Work order A
Convert the lines in the records, starting with the line with "Welcome to Rebel Angel - I'm Sian, the" and going on through the line with "Claudine Dixon", into a numbered list with blank lines dropped. Leave out the pictures.

Passage for review
★ ★ ★

Whom to put in charge?
Pfister had wise words for any private bank that is looking for
someone to head up its RegTech initiatives.
"The expectation is that you need in-house or serviced regulatory expertise to understand what you're being asked. The worst thing in the world is to take somebody who already has a job at your private bank and put him in charge. I'd rather not comment on whether banks actually do that.
"The second thing that they can do is to find tech vendors or create internal teams who can imbue their expertise into fulfilling their investments. It's a low-risk investment to have a team that's looking for regulatory change – it's easy. You're not going to negatively impact alpha [i.e. the return that a tracker fund might achieve above the benchmark/index that it is tracking]."
Pfister had not heard of the term "horizon scanning," which Cube Financial, the software vendor, defines as "the means of looking to the future to ascertain what challenges it might hold" in regulation. This, however, was the process to which he was referring. He commented further.
"Stabilising yourself for regulatory change is far easier if you have a professional team. Then the second thing that you would imbue in your design of your systems is investing in applications and investing in [bits of] that open architecture that are easily exportable or queriable or interactive with other applications, which means that the regulator's question comes from 10 systems, not one. So if you have 10 systems that talk to each other, it's far easier than if you have one."
WealthBriefing asked Pfister whether it was the eternal lot of private banks to have 60 to 70 systems that cannot talk to each other and therefore require software to bridge the gap, in both their compliance efforts and their other endeavours. This was certainly the case 20 years ago and nothing seems to have changed.

★ ★ ★

Transcribed page contents:
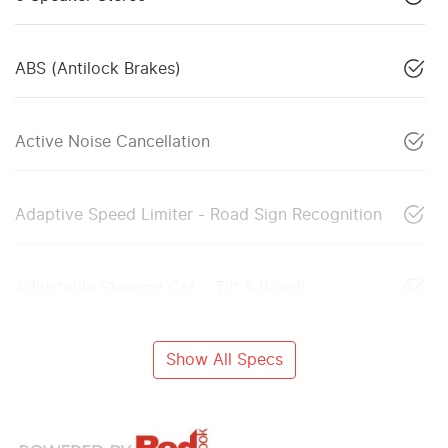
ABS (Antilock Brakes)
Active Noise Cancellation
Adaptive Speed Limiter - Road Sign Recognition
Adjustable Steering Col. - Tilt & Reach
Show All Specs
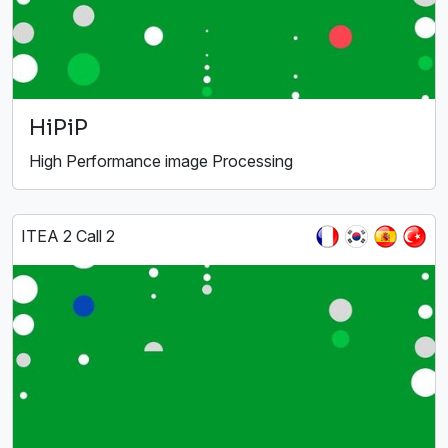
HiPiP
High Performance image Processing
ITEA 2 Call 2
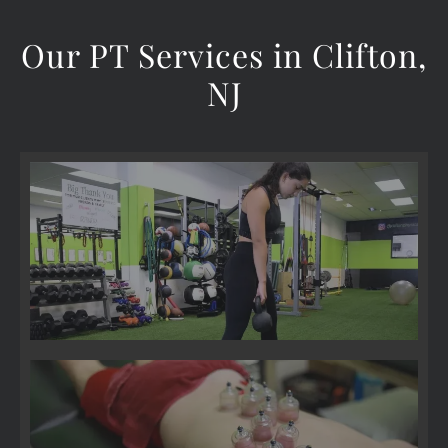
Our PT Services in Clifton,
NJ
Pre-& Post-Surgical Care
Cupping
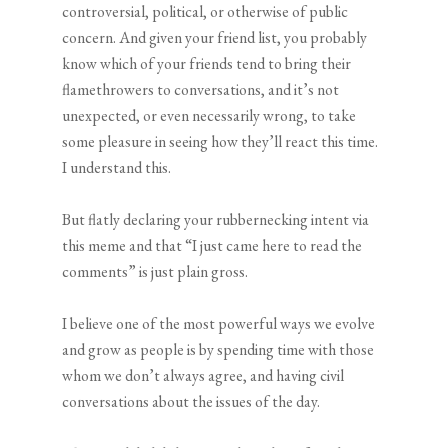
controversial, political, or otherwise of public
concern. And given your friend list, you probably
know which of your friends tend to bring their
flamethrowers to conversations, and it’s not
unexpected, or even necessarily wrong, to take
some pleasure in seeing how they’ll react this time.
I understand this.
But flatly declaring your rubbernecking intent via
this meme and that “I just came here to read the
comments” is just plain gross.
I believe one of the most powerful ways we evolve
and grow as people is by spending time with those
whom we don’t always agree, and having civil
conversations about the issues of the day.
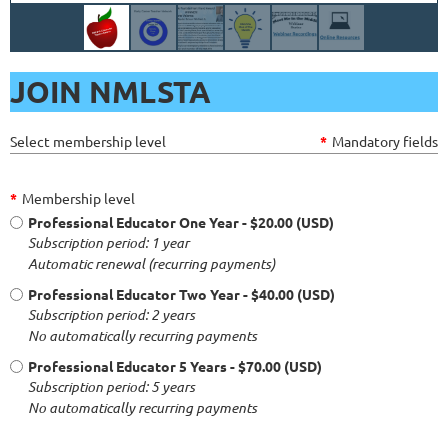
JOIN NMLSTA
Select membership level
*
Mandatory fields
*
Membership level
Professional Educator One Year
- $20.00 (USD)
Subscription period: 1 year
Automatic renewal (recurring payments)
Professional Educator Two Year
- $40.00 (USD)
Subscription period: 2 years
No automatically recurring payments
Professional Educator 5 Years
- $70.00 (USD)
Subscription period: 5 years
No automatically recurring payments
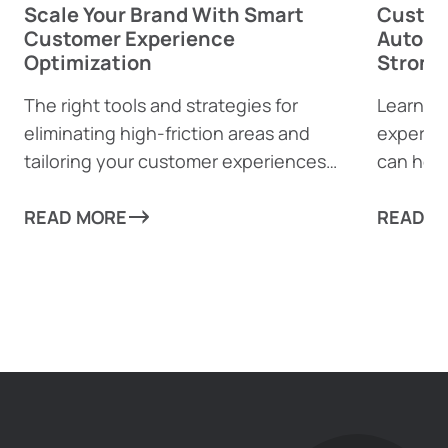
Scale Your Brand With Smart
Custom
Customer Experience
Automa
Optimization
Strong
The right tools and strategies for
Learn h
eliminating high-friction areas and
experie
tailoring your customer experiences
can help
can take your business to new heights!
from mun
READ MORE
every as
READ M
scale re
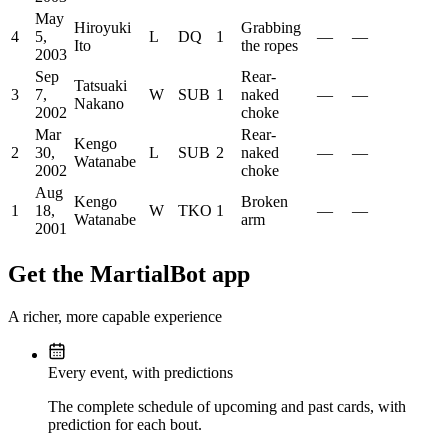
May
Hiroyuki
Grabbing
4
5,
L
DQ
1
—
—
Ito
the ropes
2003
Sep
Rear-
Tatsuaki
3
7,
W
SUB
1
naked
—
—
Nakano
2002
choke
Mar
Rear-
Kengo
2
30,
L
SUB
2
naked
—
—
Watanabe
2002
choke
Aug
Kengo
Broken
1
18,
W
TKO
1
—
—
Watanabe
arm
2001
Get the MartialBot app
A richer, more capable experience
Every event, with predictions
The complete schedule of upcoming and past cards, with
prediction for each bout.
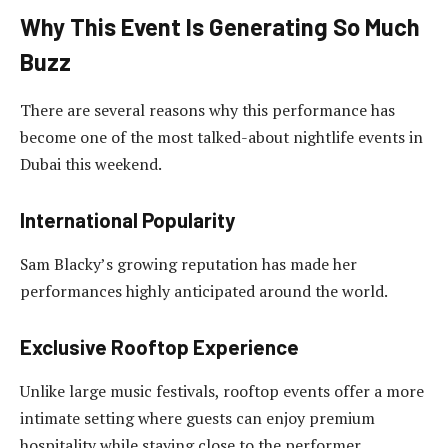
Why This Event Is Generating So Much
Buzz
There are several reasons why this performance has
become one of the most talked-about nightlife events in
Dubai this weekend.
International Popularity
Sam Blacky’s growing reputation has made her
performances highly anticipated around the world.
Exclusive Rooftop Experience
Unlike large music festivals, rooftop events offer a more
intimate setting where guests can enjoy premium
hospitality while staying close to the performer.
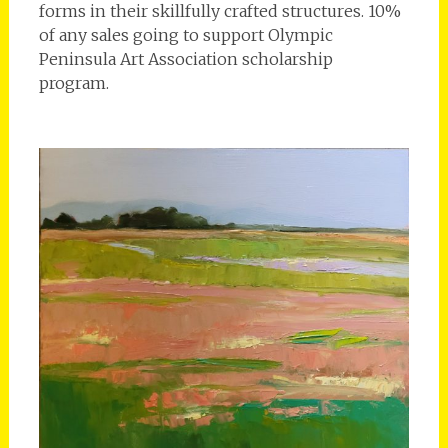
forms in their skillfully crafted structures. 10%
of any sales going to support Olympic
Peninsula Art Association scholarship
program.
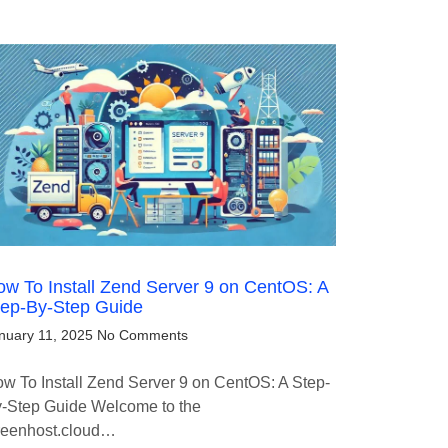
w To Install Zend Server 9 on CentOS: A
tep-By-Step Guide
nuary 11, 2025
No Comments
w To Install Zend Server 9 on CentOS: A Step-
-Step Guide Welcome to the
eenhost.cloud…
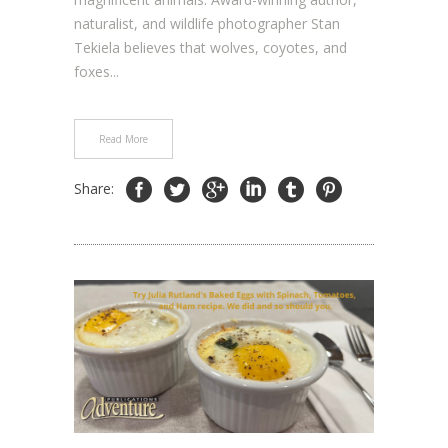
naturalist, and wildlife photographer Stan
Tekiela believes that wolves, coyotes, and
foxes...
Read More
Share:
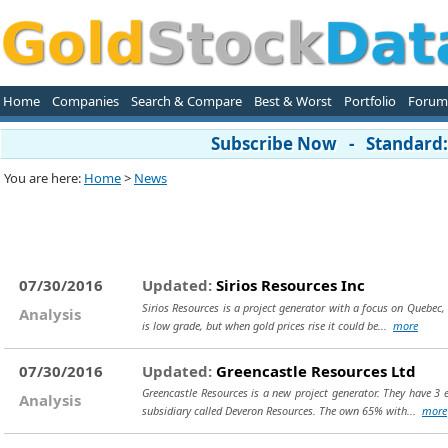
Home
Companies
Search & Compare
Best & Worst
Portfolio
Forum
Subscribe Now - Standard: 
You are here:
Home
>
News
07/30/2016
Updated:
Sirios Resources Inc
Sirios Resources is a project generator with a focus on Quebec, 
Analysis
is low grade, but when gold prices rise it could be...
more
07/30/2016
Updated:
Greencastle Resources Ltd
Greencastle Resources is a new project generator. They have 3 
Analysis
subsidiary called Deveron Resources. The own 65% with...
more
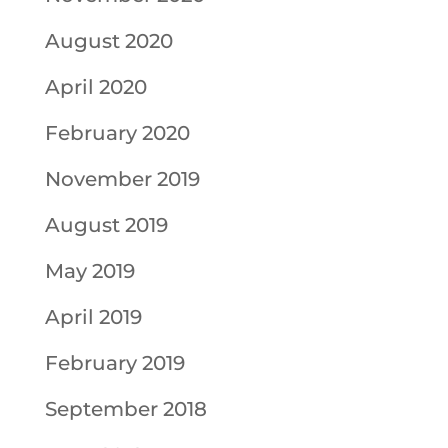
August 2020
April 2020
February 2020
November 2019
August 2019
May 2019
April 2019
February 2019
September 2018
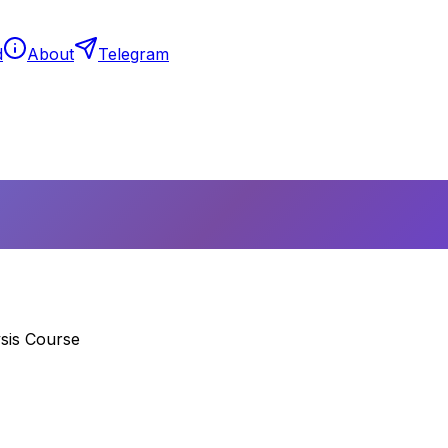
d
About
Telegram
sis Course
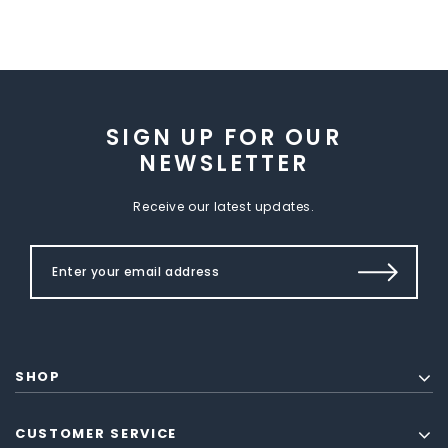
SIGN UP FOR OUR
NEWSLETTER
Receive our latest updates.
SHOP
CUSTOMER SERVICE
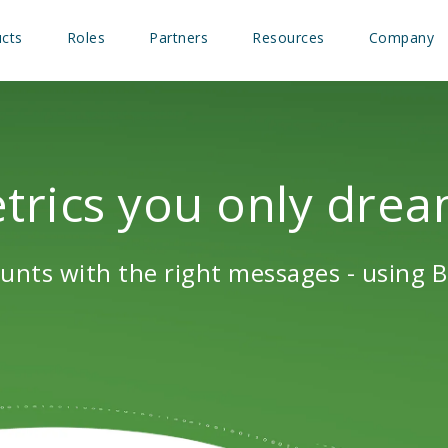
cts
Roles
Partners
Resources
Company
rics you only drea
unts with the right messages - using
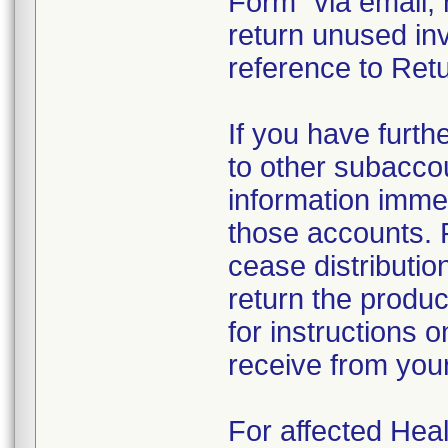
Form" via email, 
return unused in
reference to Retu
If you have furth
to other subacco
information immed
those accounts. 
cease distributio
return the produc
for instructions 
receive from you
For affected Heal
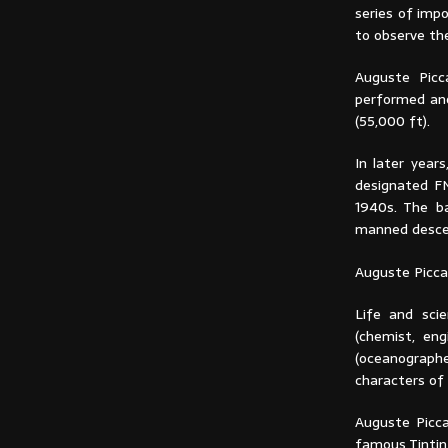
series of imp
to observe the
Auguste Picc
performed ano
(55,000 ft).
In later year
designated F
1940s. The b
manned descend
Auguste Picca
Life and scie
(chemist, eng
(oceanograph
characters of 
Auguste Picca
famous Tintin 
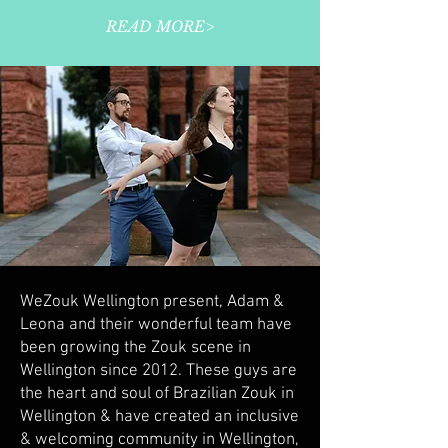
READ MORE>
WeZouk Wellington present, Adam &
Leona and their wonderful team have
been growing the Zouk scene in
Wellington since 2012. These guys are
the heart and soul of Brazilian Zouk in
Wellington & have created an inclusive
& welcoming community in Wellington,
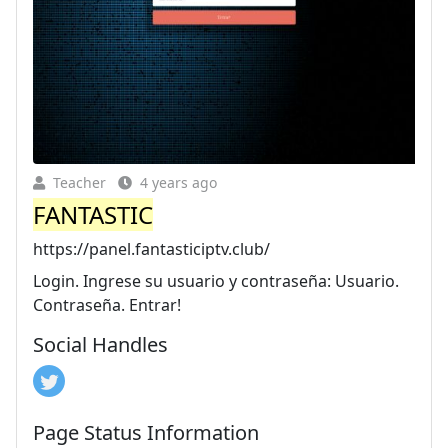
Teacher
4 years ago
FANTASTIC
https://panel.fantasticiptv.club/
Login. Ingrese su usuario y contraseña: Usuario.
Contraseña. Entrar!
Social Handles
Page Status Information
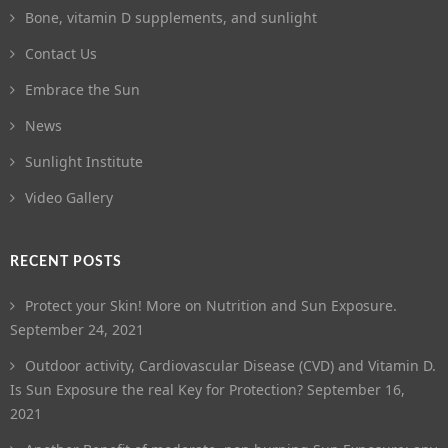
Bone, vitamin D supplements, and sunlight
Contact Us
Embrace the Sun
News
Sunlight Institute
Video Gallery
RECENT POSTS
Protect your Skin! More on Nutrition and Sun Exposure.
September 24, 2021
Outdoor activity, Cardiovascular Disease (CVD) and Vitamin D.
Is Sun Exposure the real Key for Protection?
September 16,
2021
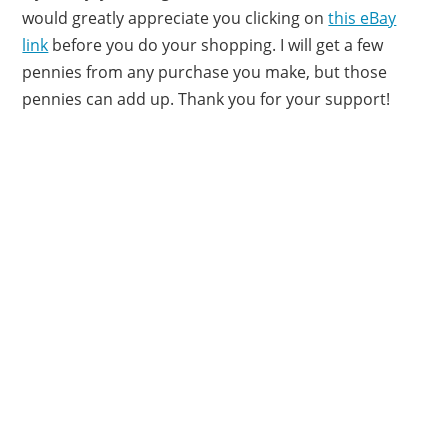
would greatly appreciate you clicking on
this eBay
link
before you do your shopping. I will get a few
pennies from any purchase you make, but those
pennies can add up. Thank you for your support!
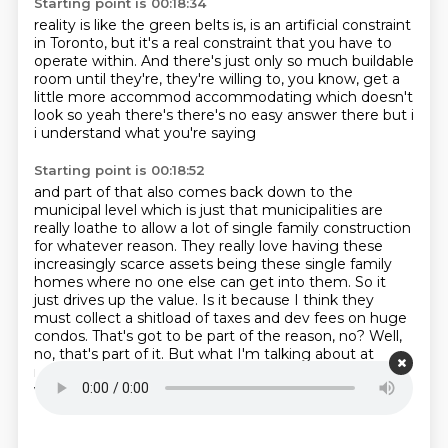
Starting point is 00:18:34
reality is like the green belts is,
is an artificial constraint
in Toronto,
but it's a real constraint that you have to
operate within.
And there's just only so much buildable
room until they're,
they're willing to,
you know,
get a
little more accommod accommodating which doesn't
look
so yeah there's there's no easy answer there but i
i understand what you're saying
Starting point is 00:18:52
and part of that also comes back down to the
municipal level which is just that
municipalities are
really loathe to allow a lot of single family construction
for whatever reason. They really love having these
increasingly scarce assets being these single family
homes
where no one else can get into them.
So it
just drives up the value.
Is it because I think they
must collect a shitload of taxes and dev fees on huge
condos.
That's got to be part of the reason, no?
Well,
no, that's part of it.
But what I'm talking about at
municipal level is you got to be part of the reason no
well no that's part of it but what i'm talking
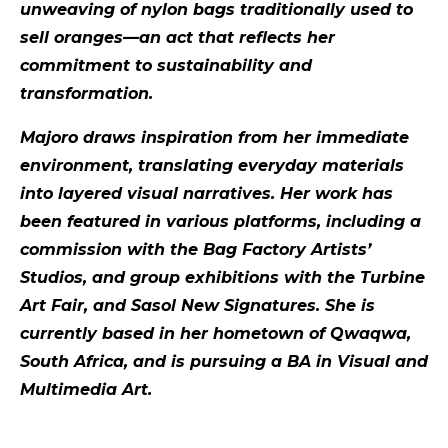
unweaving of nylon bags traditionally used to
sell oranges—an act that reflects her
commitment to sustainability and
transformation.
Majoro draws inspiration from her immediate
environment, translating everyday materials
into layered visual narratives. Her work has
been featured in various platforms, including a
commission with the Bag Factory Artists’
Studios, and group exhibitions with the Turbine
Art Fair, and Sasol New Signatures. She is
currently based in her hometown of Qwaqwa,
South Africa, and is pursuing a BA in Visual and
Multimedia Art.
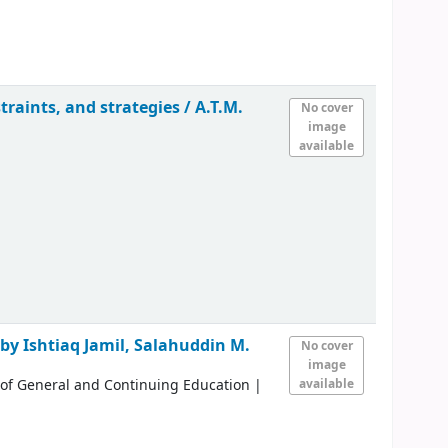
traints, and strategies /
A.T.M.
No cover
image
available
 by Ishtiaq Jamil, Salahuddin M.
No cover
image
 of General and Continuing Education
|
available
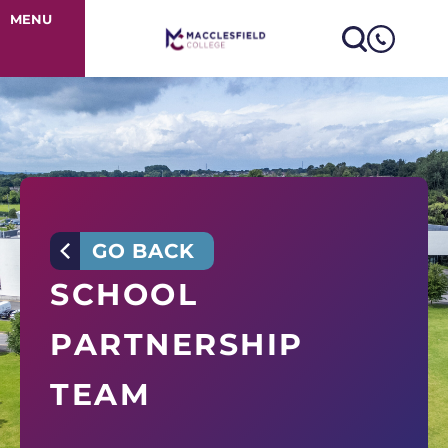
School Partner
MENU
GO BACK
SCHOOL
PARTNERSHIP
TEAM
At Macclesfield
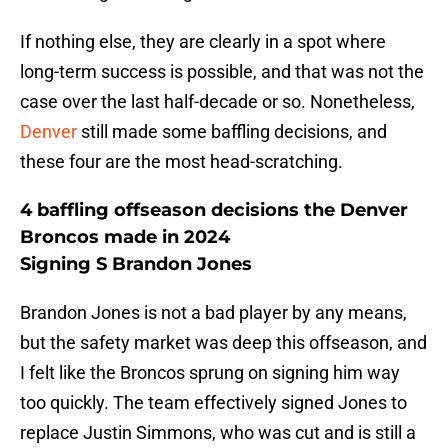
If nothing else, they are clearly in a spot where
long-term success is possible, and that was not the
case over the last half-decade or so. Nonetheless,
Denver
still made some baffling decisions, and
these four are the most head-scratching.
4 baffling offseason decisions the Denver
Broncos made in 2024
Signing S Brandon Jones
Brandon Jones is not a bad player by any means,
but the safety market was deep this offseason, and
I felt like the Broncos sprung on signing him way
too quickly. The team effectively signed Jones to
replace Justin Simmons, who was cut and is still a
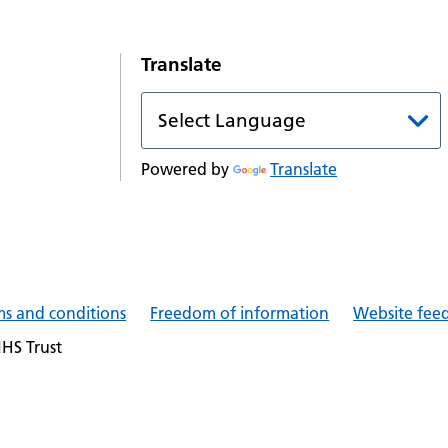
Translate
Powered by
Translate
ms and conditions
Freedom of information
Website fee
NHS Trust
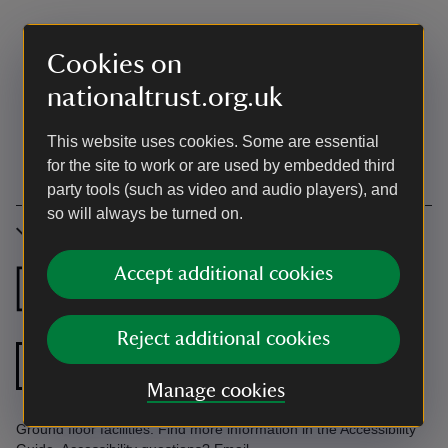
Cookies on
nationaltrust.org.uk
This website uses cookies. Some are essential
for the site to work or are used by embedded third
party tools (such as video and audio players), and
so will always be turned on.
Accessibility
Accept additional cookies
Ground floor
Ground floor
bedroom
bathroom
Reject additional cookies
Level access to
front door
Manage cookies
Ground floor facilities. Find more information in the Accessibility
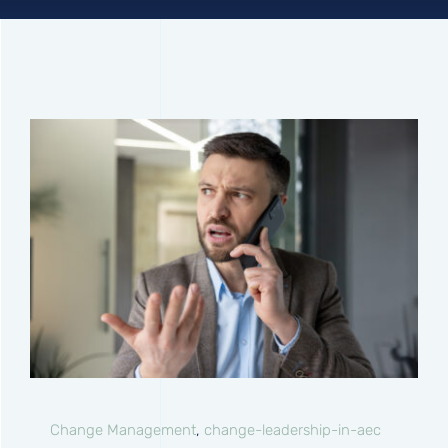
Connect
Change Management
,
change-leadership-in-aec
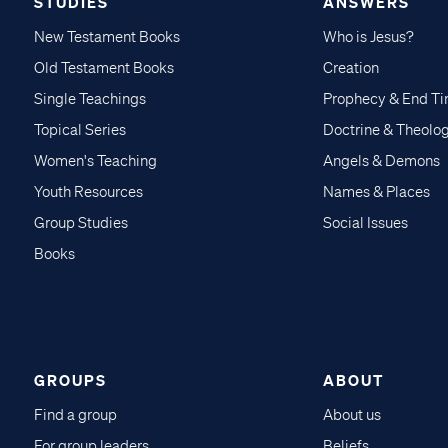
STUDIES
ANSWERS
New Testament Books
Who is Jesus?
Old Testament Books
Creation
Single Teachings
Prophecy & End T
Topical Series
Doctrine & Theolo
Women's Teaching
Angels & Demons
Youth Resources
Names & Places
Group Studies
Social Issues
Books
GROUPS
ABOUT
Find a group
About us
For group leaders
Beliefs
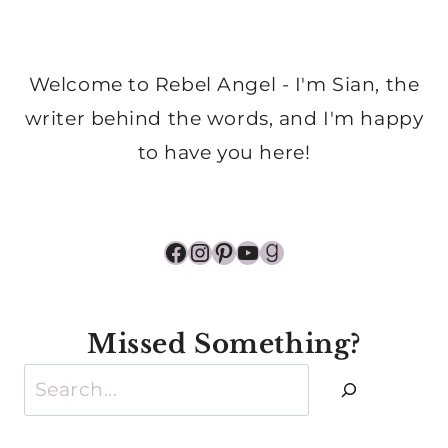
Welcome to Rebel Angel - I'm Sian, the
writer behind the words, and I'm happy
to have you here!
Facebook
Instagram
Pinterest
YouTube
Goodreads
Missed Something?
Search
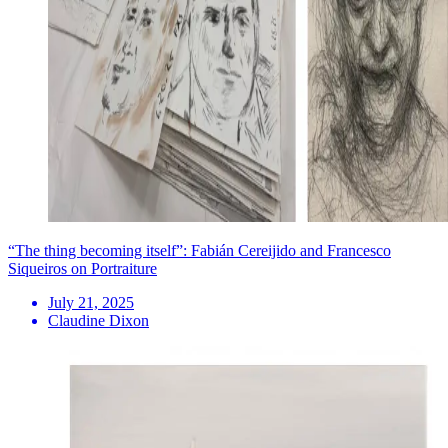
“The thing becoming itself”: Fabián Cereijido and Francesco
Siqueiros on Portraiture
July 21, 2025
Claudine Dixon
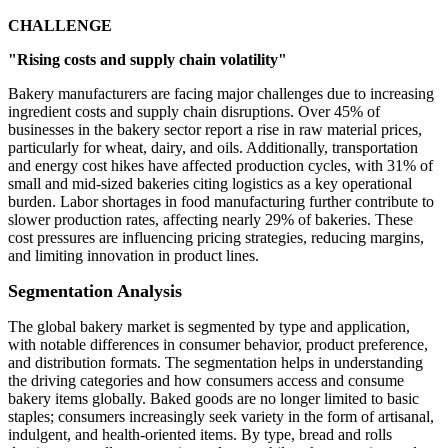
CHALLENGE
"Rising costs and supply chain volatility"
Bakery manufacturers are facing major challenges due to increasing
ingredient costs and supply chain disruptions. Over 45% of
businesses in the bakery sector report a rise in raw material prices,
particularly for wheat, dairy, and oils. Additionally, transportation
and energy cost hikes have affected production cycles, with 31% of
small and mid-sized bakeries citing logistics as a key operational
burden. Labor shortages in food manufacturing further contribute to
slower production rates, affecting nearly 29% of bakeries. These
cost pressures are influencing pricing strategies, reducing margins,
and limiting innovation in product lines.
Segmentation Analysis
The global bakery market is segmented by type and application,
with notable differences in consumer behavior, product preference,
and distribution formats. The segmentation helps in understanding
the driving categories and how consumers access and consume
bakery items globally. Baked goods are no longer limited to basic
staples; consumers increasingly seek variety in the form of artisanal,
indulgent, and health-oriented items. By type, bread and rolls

★ ★ ★

Work order B
Carry on the passage about private banks and RegTech from the point where it stops.

Response area A
1. Welcome to Rebel Angel - I'm Sian, the
2. writer behind the words, and I'm happy
3. to have you here!
4. Facebook
5. Instagram
6. Pinterest
7. YouTube
8. Goodreads
9. Missed Something?
10. Search
11. “The thing becoming itself”: Fabián Cereijido and Francesco
12. Siqueiros on Portraiture
13. July 21, 2025
14. Claudine Dixon

Response area B
On the whole, Pfister agreed.
"That's a good question. [Banks have inherited this problem from the past.] You don't see pop-up private banks! They often do have 60 to 70 systems that are mired in the past. It's hard to do an overhaul."
He added that banks are also creating new stand-alone systems all the time because "you're still going to get new products, new investors. It's a trajectory, not an end state."
The Venn Diagram
When RegTech works well, one set of records goes one way – to the
regulator – and another goes the other way – to the client. Most
of the information in them is typically the same. Pfister was
adamant that the bank in question should not be two-faced enough
(or disorganised enough) to send off sets of data that contradict
one another.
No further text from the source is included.